The mites are both deutonymphs because of the lack of genital shields and presence of an intercoxal shield bearing four pairs of setae. This species is assigned to the Sejidae (Mesostigmata: Sejida) by the following combination of characters: (1) a distal subdivision (apicotarsus or acrotarsus) and ambulacrum of tarsus I present (Figure 5 A–D), (2) tarsus IV with an intercalary sclerite that bears a pair of ventral setae (av4, pv4) (Figure 2B, C), (3) dorsal setae J5/Z5 insert on small tubercles (Figure 2A, D), (4) tritosternum with a broad base, anchor-shaped (Figure 3A, B). Unfortunately, we were unable to see the modification of anterior hypostomal setae (h1) as an apomorphic character (it is typically membranous and often highly reduced in Sejidae), nevertheless the above-mentioned diagnostic character states present enough arguments to consider these mites members of Sejidae. We are unable to claim a certain genus for two reasons: (1) modern genera are based mostly on adult females and immature stages have not been well studied, (2) sejid genera are not well studied or resolved. For example, here we would need adult females to check whether the sternal platelets bearing st1 and st2 and the posterior mesonotal shields are fused together or not (neither are fused in Sejus). The small posterior tubercles associated with setae J5/Z5 support an association with the genus Sejus, which usually have similar but larger tubercles in the adults, to which we tentatively assign these specimens. The genus Adenosejus Lekveishvili & Krantz is unlikely because of the absence of thorn-like leg setae; the bifurcate gnathotectum characteristic of Epicroseius Berlese cannot be seen; however, an unknown modern or ancient genus cannot be ruled out in this poorly studied group.
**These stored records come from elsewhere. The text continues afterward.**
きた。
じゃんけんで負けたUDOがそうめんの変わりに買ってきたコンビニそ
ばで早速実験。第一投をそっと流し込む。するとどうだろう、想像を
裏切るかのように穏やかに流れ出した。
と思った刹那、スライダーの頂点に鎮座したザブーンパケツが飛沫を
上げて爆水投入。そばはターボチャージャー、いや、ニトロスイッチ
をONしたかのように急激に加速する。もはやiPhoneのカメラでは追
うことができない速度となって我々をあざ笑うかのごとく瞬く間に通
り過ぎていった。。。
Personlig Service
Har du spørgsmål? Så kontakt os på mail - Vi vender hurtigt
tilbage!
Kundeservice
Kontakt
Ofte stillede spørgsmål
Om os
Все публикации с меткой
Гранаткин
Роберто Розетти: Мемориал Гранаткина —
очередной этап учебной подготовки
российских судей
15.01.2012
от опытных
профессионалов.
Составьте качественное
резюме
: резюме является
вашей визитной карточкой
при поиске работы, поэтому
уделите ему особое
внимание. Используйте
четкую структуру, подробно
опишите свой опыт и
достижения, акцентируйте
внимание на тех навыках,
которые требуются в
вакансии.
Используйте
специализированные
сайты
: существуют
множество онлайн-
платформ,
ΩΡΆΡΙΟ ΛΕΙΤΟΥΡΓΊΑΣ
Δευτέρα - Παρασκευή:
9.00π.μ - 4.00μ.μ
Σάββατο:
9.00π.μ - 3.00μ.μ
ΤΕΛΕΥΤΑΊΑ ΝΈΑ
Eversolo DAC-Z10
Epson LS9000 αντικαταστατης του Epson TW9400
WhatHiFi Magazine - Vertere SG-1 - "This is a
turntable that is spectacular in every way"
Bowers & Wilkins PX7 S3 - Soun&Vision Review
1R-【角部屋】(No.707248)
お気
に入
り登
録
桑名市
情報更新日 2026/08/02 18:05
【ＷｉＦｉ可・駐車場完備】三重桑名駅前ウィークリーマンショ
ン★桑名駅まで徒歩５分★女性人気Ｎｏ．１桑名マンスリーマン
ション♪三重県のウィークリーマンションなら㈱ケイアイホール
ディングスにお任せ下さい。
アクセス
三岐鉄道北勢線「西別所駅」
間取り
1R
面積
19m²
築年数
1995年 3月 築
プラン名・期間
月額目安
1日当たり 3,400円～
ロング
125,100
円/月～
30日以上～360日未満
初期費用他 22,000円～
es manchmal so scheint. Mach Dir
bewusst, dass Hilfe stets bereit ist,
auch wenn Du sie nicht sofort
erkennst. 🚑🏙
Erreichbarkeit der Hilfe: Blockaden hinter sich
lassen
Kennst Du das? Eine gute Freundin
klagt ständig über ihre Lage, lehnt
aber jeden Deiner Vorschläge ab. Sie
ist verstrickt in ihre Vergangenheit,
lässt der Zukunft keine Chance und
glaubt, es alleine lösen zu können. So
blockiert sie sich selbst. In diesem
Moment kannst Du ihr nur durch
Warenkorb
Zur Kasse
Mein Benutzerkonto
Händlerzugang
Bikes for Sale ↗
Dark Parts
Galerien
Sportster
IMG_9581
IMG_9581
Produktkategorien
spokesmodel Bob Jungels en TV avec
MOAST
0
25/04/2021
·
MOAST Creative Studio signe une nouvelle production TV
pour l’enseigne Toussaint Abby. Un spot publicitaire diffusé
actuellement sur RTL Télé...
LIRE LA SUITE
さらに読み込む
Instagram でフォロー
Fossil mesostigmatid mites are extremely rare. A few cases of Mesostigmata had been reported from the Cretaceous (e.g. Poinar 1998), but none of them have been formally confirmed as Mesostigmata. Our present discovery of the family Sejidae from Burmese amber is significant for representing the oldest and first determined example of the Sejida from the Cretaceous. Deutonymphs and adults of many families of Mesostigmata have established close phoretic relationships with other arthropods, and phoresy by deutonymphs is a common phenomenon among modern Sejidae, typically on beetles associated with dead wood, and it is possible that this pair of mites were dislodged from an insect that was ensnared by the amber. However, we were unable to see an anal disk or a remnant pedicel, and the only insects in this amber piece are very small, so how these mites became entrapped remains a mystery.
We cordially thank Christoph Öhm-Kühnle (Herrenberg, Germany) for donating the amber specimen from his collection to PIN RAS, which allowed us to study it. We are grateful to Alexander Rasnitsyn and Alexey Shmakov (PIN RAS) for identification of syninclusions. We express our sincere appreciation to Owen D. Seeman (Queensland Museum, South Brisbane, Queensland, Australia) and another anonymous reviewer for their invaluable comments on an earlier draft of this paper.